For miniaturization of devices, nanoscale BT research has been actively conducted, along with research on the enhanced dielectric properties of nano-capacitor materials.
BaTiO3 (BT) is a typical ferroelectric material used in capacitors. For miniaturization of devices, nanoscale BT research has been actively conducted, along with research on the enhanced dielectric properties of nano-capacitor materials. The ferroelectricity of BT at room temperature is strongly related to its tetragonal crystal structure. It has been reported that the dielectric constant increases as BT particle size decreases.

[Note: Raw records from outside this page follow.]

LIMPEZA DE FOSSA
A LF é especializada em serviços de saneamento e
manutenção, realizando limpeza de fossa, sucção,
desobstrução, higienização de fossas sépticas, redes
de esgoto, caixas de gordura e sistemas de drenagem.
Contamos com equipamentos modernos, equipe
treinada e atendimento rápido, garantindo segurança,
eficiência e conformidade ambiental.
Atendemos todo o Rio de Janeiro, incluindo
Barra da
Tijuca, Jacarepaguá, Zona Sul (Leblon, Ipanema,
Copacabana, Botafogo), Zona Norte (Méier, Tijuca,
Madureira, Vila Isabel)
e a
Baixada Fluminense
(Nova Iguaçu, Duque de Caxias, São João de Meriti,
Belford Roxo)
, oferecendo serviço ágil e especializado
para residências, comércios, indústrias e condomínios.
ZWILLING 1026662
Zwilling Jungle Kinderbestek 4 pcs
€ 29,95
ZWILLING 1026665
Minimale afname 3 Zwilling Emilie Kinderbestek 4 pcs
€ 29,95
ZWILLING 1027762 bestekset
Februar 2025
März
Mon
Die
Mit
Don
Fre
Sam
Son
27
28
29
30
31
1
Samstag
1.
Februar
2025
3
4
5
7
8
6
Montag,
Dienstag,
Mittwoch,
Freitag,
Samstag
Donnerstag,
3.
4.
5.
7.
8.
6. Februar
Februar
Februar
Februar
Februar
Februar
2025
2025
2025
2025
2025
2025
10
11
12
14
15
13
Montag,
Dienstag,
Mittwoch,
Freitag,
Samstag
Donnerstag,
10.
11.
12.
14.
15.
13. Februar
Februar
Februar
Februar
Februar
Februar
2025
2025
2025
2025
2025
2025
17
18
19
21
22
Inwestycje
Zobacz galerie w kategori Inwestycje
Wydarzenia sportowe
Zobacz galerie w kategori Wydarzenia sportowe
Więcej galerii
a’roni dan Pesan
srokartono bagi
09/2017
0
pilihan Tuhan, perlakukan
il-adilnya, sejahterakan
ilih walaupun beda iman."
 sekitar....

However, below a certain critical size, ferroelectricity of BT disappears and it exhibits characteristics of a cubic crystal structure at room temperature. Various measurement methods have been deployed to study the relationship between particle size and structure and the compound's ferroelectricity. Among them, small angle or ultra-small angle X-ray scattering has been used to investigate the particle size of powder materials non-destructively, without dilution. Here, the average particle size and the size distribution of a BT powder are evaluated by ultra-small angle X-ray scattering.
Figure 1: (a) Ultra-small angle X-ray scattering profile of BaTiO3 powder (green line) and the result simulated by three spherical models (blue line), (b) their particle size distributions.
An ultra-small angle X-ray scattering (USAXS) measurement was performed on a commercial BaTiO3 (BT) powder sample having particle diameters of 100 nm or less. The sample was sandwiched between Mylar films with a thickness of 2.5 μm and was measured for about 10 min. Figure 1a shows the USAXS profile and the result calculated by three spherical models. Figure 1b is the particle size distribution obtained from the calculation. As a result, it was found that the primary particle size had an average particle diameter of about 30~50 nm (model 1 and 2), and an aggregated secondary particle diameter of about 700 nm (model 3) (Table I). In addition, BT particles with a diameter of 47 nm are distributed as monodisperse particles (Model 2). USAXS measurements conducted in a short time allow particles from several tens to several hundred nanometers in diameter to be precisely evaluated at the same time. Furthermore, in addition to the particle size distribution, the dispersion state can be analyzed and discussed based on simulated results using the observed data.